Right off the bat Channing Frye exploded in his new role as the Suns’ starting center—a center who was free to prowl on the perimeter and encouraged to play his own game. His second and third games in a Suns uniform put him back on the NBA map: 22 points on 6-for-7 from 3-point territory against the Golden State Warriors, and 25 on 6-for-10 from downtown against the Minnesota Timberwolves.
Yeah, he fit in with the Suns. Having a bulky center in the middle hadn’t worked for Phoenix the year before, as Shaq had filled the paint and restricted Steve Nash’s need to drive. Frye didn’t hang out in the paint, and further forced opposing big men to come guard him on the perimeter instead of protecting the rim. It gave Nash all the space in the world, and he was on board.
“We’re not a big bulky team,” Nash said, before the season had even started. “We’re smaller and more skilled. That allows me to be creative and make plays for my teammates.
Suns General Manager Steve Kerr agreed.
“With Channing,” said Kerr, “we hit the jackpot.”

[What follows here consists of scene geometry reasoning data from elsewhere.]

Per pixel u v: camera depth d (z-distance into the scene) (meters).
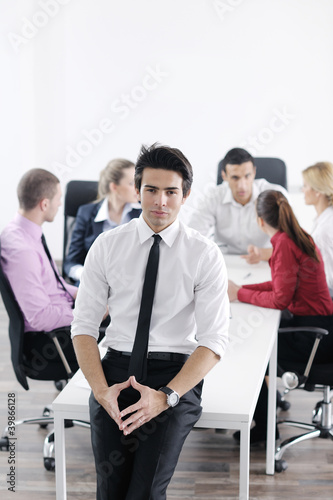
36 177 3.46
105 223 4.37
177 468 3.38
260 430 3.58
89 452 3.54
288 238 3.39
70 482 3.27
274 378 3.28
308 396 4.20
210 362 2.38
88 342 2.46
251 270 4.15
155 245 2.42
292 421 3.65
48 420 3.69
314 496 3.18
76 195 4.46
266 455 3.34
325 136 6.12
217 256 2.44
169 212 2.36
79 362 2.44
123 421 2.24
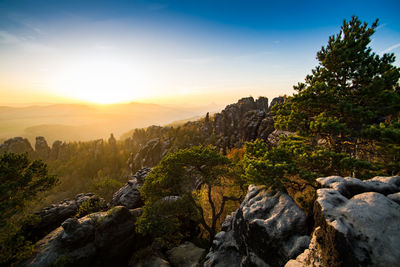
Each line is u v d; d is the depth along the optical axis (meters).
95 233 18.53
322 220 7.76
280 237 10.58
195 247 20.89
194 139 107.75
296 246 9.86
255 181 13.44
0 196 15.30
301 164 13.73
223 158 18.38
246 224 12.49
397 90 13.14
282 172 12.52
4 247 15.09
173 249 21.12
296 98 14.67
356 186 8.92
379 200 7.41
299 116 14.30
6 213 15.55
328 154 11.83
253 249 11.74
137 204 27.88
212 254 15.27
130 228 19.52
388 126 11.30
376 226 6.54
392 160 12.35
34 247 17.61
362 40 13.59
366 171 11.42
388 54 13.66
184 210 18.53
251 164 13.56
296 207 11.68
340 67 14.27
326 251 7.22
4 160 17.02
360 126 14.15
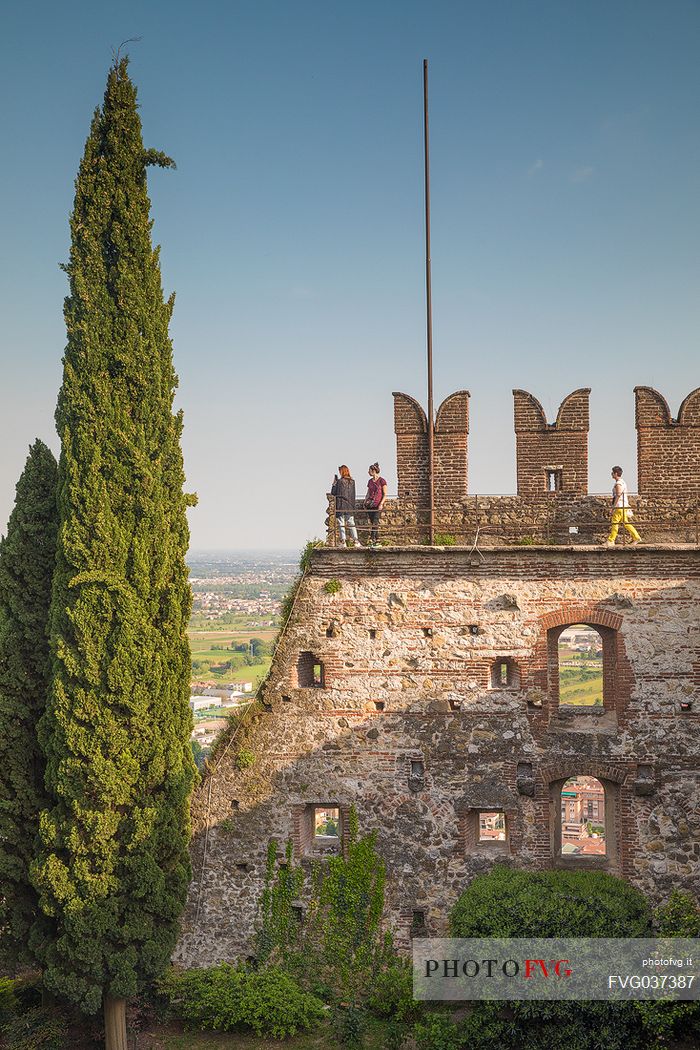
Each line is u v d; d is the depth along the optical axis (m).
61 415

But the criticism the Phoenix Suns so frequently take was shortly leveled to Frye, as well. You can’t keep up that shooting pace. You don’t play any defense. You won’t hold up in the Playoffs.
Frye’s shooting, for one, held up quite well. He continued to put up big numbers through November and December and his percentage stayed up all year. It didn’t make him into a traditional center, though, and in November he ranked 29th among centers in rebounding, with a paltry 5.4 per game.

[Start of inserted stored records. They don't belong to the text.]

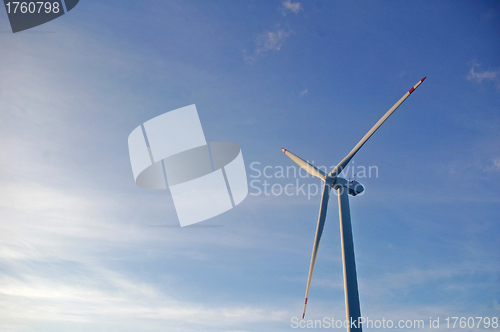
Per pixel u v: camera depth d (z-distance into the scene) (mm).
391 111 32000
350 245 29703
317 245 31344
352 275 28625
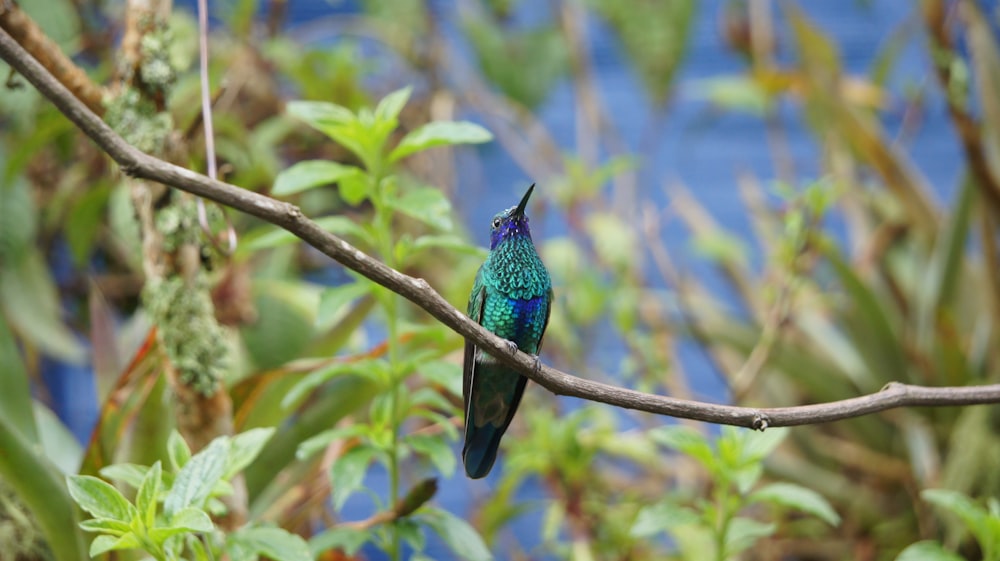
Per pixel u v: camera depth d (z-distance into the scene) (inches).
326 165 225.6
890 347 433.4
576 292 397.7
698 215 500.7
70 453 285.3
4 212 371.2
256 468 265.0
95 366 291.4
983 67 456.1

It was the team that turned out to be streaky; after a blistering-hot 14-3 record to start the season they fell on their faces in December, going 7-9 for the month.

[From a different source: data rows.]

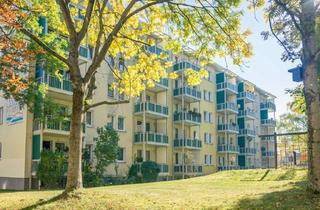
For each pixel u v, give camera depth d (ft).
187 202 34.47
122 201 34.86
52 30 56.54
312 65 29.58
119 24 39.81
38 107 68.49
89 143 99.50
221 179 69.31
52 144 90.48
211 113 161.07
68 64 37.91
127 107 115.14
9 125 93.20
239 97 187.62
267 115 211.20
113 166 106.63
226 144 160.66
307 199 29.09
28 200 37.63
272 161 207.41
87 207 32.89
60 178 82.48
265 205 30.04
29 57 41.32
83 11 50.62
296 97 52.85
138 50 51.13
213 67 164.45
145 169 105.60
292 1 31.48
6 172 92.07
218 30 43.62
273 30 33.99
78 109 37.68
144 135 114.93
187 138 136.77
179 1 45.19
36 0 46.52
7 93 56.85
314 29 29.91
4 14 34.17
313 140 29.43
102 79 105.91
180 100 143.33
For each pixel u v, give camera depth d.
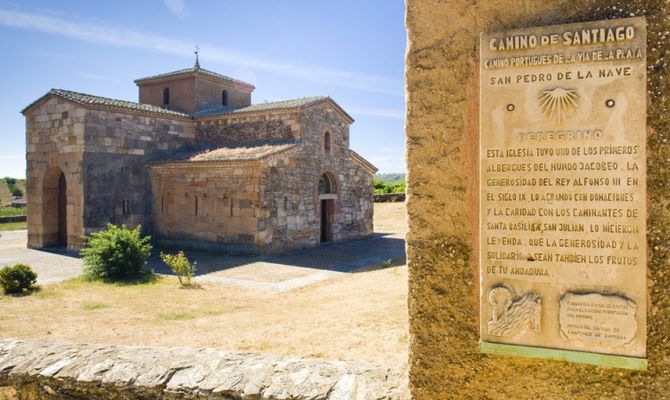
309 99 22.36
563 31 2.37
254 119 21.86
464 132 2.59
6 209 40.78
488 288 2.50
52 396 3.20
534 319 2.41
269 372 3.02
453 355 2.62
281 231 19.19
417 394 2.69
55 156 19.98
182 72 25.41
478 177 2.56
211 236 19.38
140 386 3.02
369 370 3.04
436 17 2.65
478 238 2.56
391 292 11.87
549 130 2.39
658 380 2.25
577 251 2.34
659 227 2.26
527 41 2.42
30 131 20.92
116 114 20.17
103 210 19.62
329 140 22.25
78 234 19.11
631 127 2.26
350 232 23.59
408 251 2.72
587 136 2.32
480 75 2.51
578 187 2.34
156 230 21.05
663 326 2.25
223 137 22.95
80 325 9.21
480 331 2.53
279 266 16.19
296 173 20.06
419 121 2.69
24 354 3.45
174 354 3.36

They righted the ship eventually, but somewhat at Frye’s expense. He lost minutes and his starter’s job to Robin Lopez, who had come into his own as a physical post presence. The Suns got hot again, and by season’s end rose to the #3 seed in the West.
Which brings us back to the Playoffs.
It’s only been in the Playoffs that Frye’s critics have been right. He lost his confidence in a big way against the Lakers, and despite a green light hesitated on his shots. The Suns finished the regular season as the second-best three-point shooting team in history, but Frye was 1-for-20 when it really, really counted.
Any traditional team might have benched him, or at least asked him to change his game. But this is what has made the Suns great this season.
Coach Alvin Gentry and the Suns understand, better than any other team in the NBA, about giving someone a chance. They’ve built one of the league’s deepest benches out of unknowns like Goran Dragic and Lou Amundson. They know about streaky shooting; they know the touch will come back.
That’s why Frye still had the green light in Game 4, and that’s why he was able to hit a quartet of 3-pointers that broke the Lakers’ back and evened the series 2-2. The Suns still have a long way to climb if they’re going to show their face in the NBA Finals, but they have a great chance to do it if their shooting is hot—and Frye’s is too.
Regardless, we know he’ll be playing his game, because that’s how the Suns play theirs. They bring in players that they want, and cut them loose to do what they do best. That’s why everybody’s happy, and as we’ve seen from this team, players play better when they’re happy.
It’s certainly true for Channing Frye.
“In New York, none of us really knew what was expected of us,” he said. “We just went out and tried to win games. In Portland, they wanted me to be a big, banging center in the paint, and that’s not really my game, either. But the Suns see what I can do and they are letting me do it, and it’s great.”